_Exercise aim_. All that should appear is the line containing "[89,428,207,440] python3 parser.py" and the lines after it in the records below, each reproduced exactly.

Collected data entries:
* * * * *
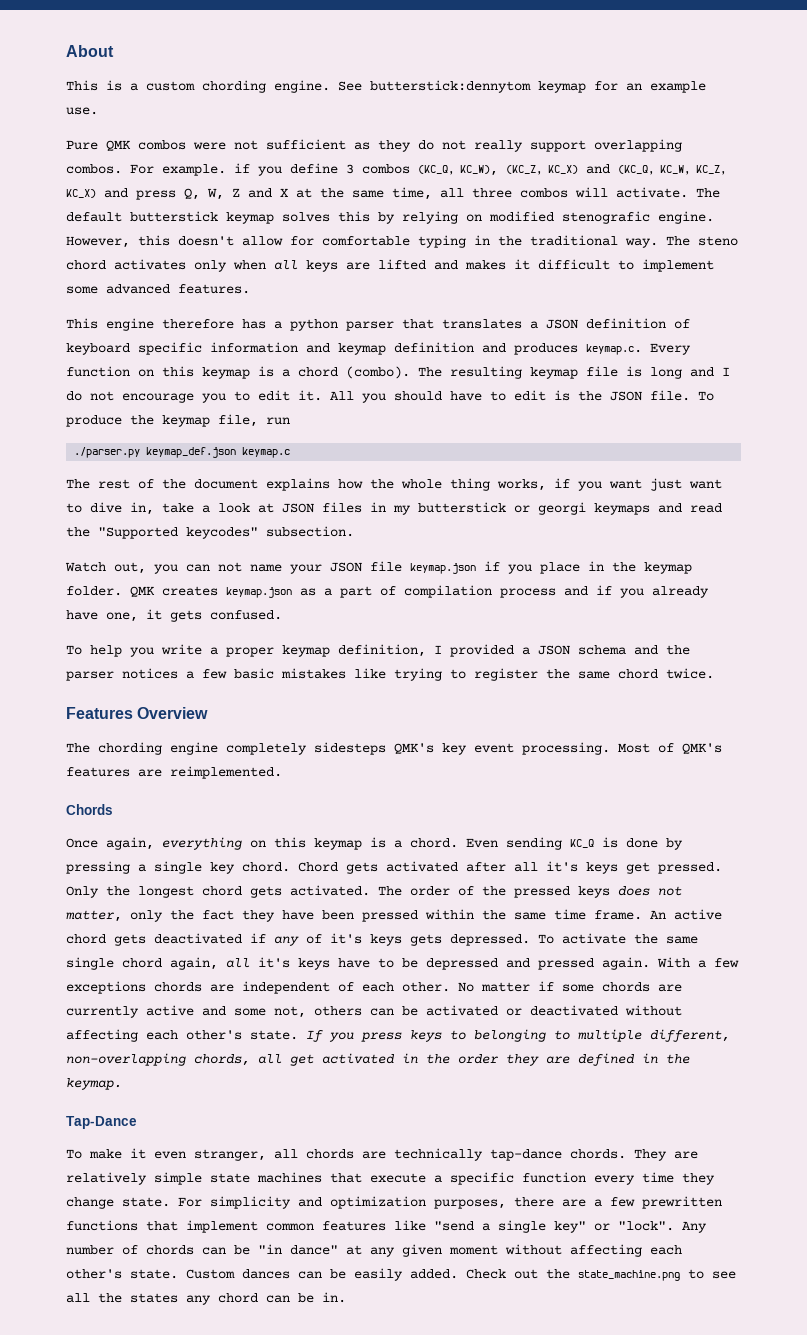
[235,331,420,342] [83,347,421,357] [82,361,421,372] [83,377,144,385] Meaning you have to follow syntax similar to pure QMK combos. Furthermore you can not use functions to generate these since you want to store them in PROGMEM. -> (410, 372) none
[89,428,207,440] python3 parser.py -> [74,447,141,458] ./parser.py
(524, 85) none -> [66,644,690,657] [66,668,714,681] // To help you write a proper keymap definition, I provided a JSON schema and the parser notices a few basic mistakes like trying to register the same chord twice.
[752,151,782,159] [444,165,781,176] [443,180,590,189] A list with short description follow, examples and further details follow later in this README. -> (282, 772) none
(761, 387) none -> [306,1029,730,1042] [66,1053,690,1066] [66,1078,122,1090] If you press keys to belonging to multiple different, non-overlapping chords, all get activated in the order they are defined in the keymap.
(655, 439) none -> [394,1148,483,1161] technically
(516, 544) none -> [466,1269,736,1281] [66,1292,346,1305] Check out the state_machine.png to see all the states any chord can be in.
* * * * *
_Output below_.
[89,428,207,440] python3 parser.py -> [74,447,141,458] ./parser.py
(524, 85) none -> [66,644,690,657] [66,668,714,681] // To help you write a proper keymap definition, I provided a JSON schema and the parser notices a few basic mistakes like trying to register the same chord twice.
[752,151,782,159] [444,165,781,176] [443,180,590,189] A list with short description follow, examples and further details follow later in this README. -> (282, 772) none
(761, 387) none -> [306,1029,730,1042] [66,1053,690,1066] [66,1078,122,1090] If you press keys to belonging to multiple different, non-overlapping chords, all get activated in the order they are defined in the keymap.
(655, 439) none -> [394,1148,483,1161] technically
(516, 544) none -> [466,1269,736,1281] [66,1292,346,1305] Check out the state_machine.png to see all the states any chord can be in.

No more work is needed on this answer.